● **Challenges**:
(a) Translate this sentence from the soap fragrance thread into Spanish: "If you really want to try do it on a very very small batch and see how it reacts."
(b) In the soap fragrance thread, how much perfume did Vicki stir into about 2 pounds of the walmart recipe?
(c) In the soap fragrance thread, why does the Guest post advise against adding perfume to soap?

# Does fragrance have to be oil?



## newbie nubian (Feb 7, 2009)

Okay, I'm sure this is a ridiculous question, but does the fragrance added to soap have to be oil? For example, could I add some of my favorite perfume? Just curious.


----------



## Huminbird (Jul 22, 2008)

You would be doing so at the risk of seizing or ruining the whole batch. I read somewhere where a woman got it to work but that may have been melt and pour. If you really want to try do it on a very very small batch and see how it reacts.


----------



## NubianSoaps.com (Oct 26, 2007)

Also your perfume has alot of alcohol in it, be very careful, wear protective everything...they carry those protective face shields. I love Anna Sui, before we finally found the dupe, that is lovely, I used some of my perfume, when adding it, stirring it into about 2 pounds of the walmart recipe (1/4 of an ounce), it volcanoed out of the container, and 2 pounds of soap was in a 1 gallon rubbermaid bowl with a handle I have used 100's of times for soaping or splitting batches, it was spitting like I had put water into grease. I ruined the windowsill in my soap room, melted my spatula, and warped the bucket...I literally threw a towel over my scent I had out on the counter and ran over to the other side of the room an stripped off my shirt. It was the scarriest thing that ever happened to me soaping. I have no idea what kind of chemical would react like this but it is in my perfume I wear  Sorry I love it and still wear it  Perhaps if you used a cologne instead? Or perhaps every perfume has differening amounts of things in it. But I do know flat champagne will do the same thing, although not splattering just a fountain, although I never had any problems with flat wine or flat beer. Vicki


----------



## Guest (Jun 14, 2010)

I wouldn't try it... just as Vicki says when you don't know what is in your perfume.. Mixing the wrong chemicals and breathing them can cause Death.. not for the faint at heart. find a dupe of your fav perfume and go from there...


----------



## newbie nubian (Feb 7, 2009)

Yep - thanks - don't intend to put myself through that! Actually, I very rarely even wear perfume/cologne. Went to nursing school back in the dark ages when Florence Nightingale taught us that wearing perfume was not appropriate for nurses. I use my own homemade lotion bars and have been scenting them with lemon eucalptus for bug repellent, then found a bottle of Paloma Picasso that is half empty and started thinking about scenting a lotion bar with it which moved my mind right to soap and figured I'd just ask.

My safety obssessed firefighter husband is already freaked out about the lye under the sink, he'd really freak if he knew I was going to try something with the perfume that might be dangerous.


----------



## kuwaha (Aug 22, 2009)

Vicki, you put beer and wine in your soap??


----------



## Kalne (Oct 25, 2007)

Beer makes nice soap. I've never tried wine but next time I order FOs I'm going to get some wine scents and give it a go.


----------



## NubianSoaps.com (Oct 26, 2007)

Yes in fact we just finished wrapping off the cure rack of Corona, XX, and Hieneken for Fathers Day soaps. They are doing so well with sales that we are going to carry one all the time. I have always done a soap for Messian Hoff winery out here for their open house. Vicki


----------



## Kalne (Oct 25, 2007)

Vicki....do you scent your beer soaps? I don't sell a ton of them but enough to keep making them. I think I'd sell more if I scented them but I just can't come up with a scent that fits.


----------



## NubianSoaps.com (Oct 26, 2007)

Yes I use a fragrance oil, it was actually a soap I made that my daughter said "Kind of smells like what champagne should smell like' we call it Apple Martini, SOS sells it. It's a dupe of Appletini that VS does. Vicki


----------

Saved data entries

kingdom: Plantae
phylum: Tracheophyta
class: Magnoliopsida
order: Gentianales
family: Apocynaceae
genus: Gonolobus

● **Expected results**:
(a) Si de verdad quieres intentarlo, hazlo con un lote muy, muy pequeño y observa cómo reacciona.

(b) 1/4 of an ounce.

(c) The Guest says you don't know what is in your perfume. Mixing the wrong chemicals and breathing them can cause death, so it's better to find a dupe of your favorite perfume instead.